_Your instructions_
Each entry in the listing below should be restated word for word.

_Data shown_
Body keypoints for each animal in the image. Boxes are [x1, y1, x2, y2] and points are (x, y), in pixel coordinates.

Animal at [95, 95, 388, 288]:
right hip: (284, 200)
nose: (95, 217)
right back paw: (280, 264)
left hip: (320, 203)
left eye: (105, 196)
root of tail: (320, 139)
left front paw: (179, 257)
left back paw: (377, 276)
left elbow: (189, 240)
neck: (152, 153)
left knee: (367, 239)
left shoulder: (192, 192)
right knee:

_Worked solution_
Body keypoints for each animal in the image. Boxes are [x1, y1, x2, y2] and points are (x, y), in pixel coordinates.

Animal at [95, 95, 388, 288]:
right hip: (284, 200)
nose: (95, 217)
right back paw: (280, 264)
left hip: (320, 203)
left eye: (105, 196)
root of tail: (320, 139)
left front paw: (179, 257)
left back paw: (377, 276)
left elbow: (189, 240)
neck: (152, 153)
left knee: (367, 239)
left shoulder: (192, 192)
right knee:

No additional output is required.